Crédit photo : Miléna Delorme
A regarder de près les agendas culturels récupérés ici ou là (notamment chez nous), difficile de contredire l’idée d’un dynamisme culturel à Bordeaux. Le nombre de collectifs (notamment de musiques électroniques) se multiplie, tandis que « l’offre » événementielle ne cesse de se développer. Qu’il s’agisse de soirées dans des bars, dans des clubs ou même des festivals (en lire plus ici), les bordelais ont de quoi profiter d’activités artistiques et culturelles diversifiées. Parallèlement, de nombreux artistes émergent en ville, appuyant la thèse d’un élan créatif à l’échelle locale et d’événements accompagnant cette effervescence (tout comme la création de nouveaux médias tels qu’Ola Radio pour rendre compte de cette activité). Pourtant, à y regarder de plus près, le constat peut être nuancé. Car si la « scène » bordelaise est belle et bien active et pleine de renouvellement, le manque de lieu reste un frein considérable pour faire de Bordeaux une capitale de la fête en France aux côtés de ville comme Paris, Lyon ou même Nantes.
« Bordeaux la nuit, c’est fini » titrait en 2015 nos collègues de Rue89 Bordeaux. Un brin provocateur, l’article faisait référence à un chiffre particulièrement préoccupant pour une ville de la taille de Bordeaux. Cette année là, pas moins de 15 fermetures administratives avaient eu lieu « pour tapage nocturne, ouvertures tardives, travail illégal, ou rixes ». Un chiffre considérable qui interroge sur la volonté des pouvoirs publics sur cette question de la vie nocturne.

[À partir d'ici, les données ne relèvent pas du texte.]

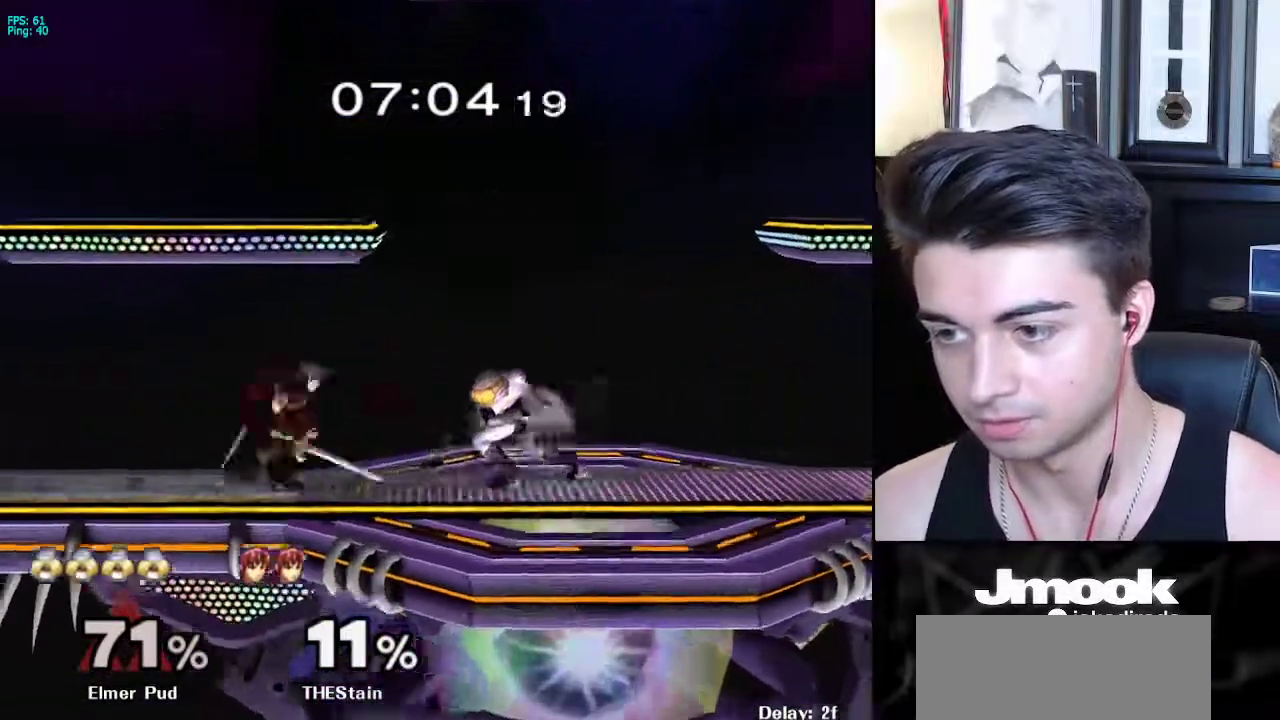
{"buttons": [], "left_stick": "center", "right_stick": "center", "events": [[83, "right_stick", "center"], [183, "left_stick", "right"], [250, "left_stick", "center"]]}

Quatre ans plus tard, où en est-on ? Un constat s’impose ; le nombre de « clubs » proposant une programmation culturelle (exit les discothèques donc, qui se placent davantage sous le signe du divertissement) en ville ou aux alentours n’a pas vraiment augmenté… L’Iboat, le BT59 ou le Parallel (ancien Redgate, feu-Respublica) sont les seuls à occuper ce créneau. On peut noter l’ouverture du Hangar FL de manière sporadique pour contredire la démonstration. Dans le même temps, certains lieux ont même disparus, à l’instar du Bootleg (fermé en 2017). Plus récemment, c’est le Void qui a été contraint de fermer ses portes et qui, s’il souhaite pouvoir continuer d’exister, doit remettre aux normes tout son système son (une cagnotte est d’ailleurs en cours sur Hello Asso).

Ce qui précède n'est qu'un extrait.